Sensitivity to hemoglobin. The amplitude signal-to-noise ratio (SNR) is shown as a function of light intensity for a 1.25 Hz bandwidth. The high $R^2$ value shows that the system is well approximated by a linear model.

4.3.

Imaging Hemoglobin

CW-PA imaging of the RBC sample verified the proper focal alignment and the RBC monolayer, shown in Fig. 6. For imaging, the duty cycle was increased to 100% and the image exhibited negligible electromagnetic coupling. The SNR in the image taken with a 781 Hz bandwidth was 67 (amplitude ratio). In a linear regime, $\mathrm{NEM}/\sqrt{\mathrm{\Delta }f}$ would be around $\mathrm{20,000}{\mathrm{Hz}}^{-1/2}$, which is about 4× better than previously estimated.
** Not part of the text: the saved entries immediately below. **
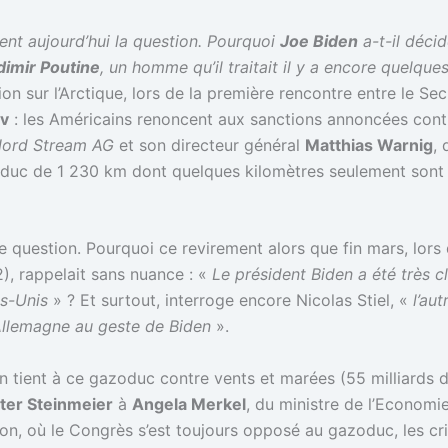
ent aujourd’hui la question. Pourquoi
Joe Biden
a-t-il déci
dimir Poutine
, un homme qu’il traitait il y a encore quelque
ion sur l’Arctique, lors de la première rencontre entre le Se
ov
: les Américains renoncent aux sanctions annoncées con
ord Stream AG
et son directeur général
Matthias Warnig
,
oduc de 1 230 km dont quelques kilomètres seulement sont 
ne question. Pourquoi ce revirement alors que fin mars, lors 
2), rappelait sans nuance : «
Le président Biden a été très cl
ts-Unis
» ? Et surtout, interroge encore Nicolas Stiel, «
l’au
’Allemagne au geste de Biden
».
on tient à ce gazoduc contre vents et marées (55 milliard
ter Steinmeier
à
Angela Merkel
, du ministre de l’Economi
ton, où le Congrès s’est toujours opposé au gazoduc, les c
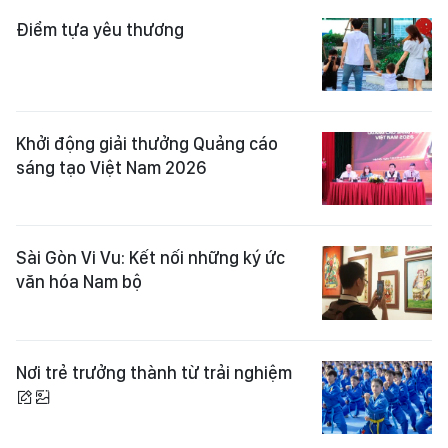
Điểm tựa yêu thương
Khởi động giải thưởng Quảng cáo
sáng tạo Việt Nam 2026
Sài Gòn Vi Vu: Kết nối những ký ức
văn hóa Nam bộ
Nơi trẻ trưởng thành từ trải nghiệm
The increase in duty cycle is expected to improve the sensitivity $10\times$ while the decrease in intensity is expected to worsen the sensitivity $4\times$, so overall the sensitivity is expected to be roughly $2.5\times$ better in a linear regime. However, since imaging was performed over a limited intensity range, the system linearity was not confirmed and thermal nonlinearity may have enhanced the signal.

Fig. 6

Imaging RBCs with narrowband CW-PAs. The amplitude SNR is 67 for 0.73%, $I_{\mathrm{sat}}$ 100% duty cycle, and 781 Hz bandwidth.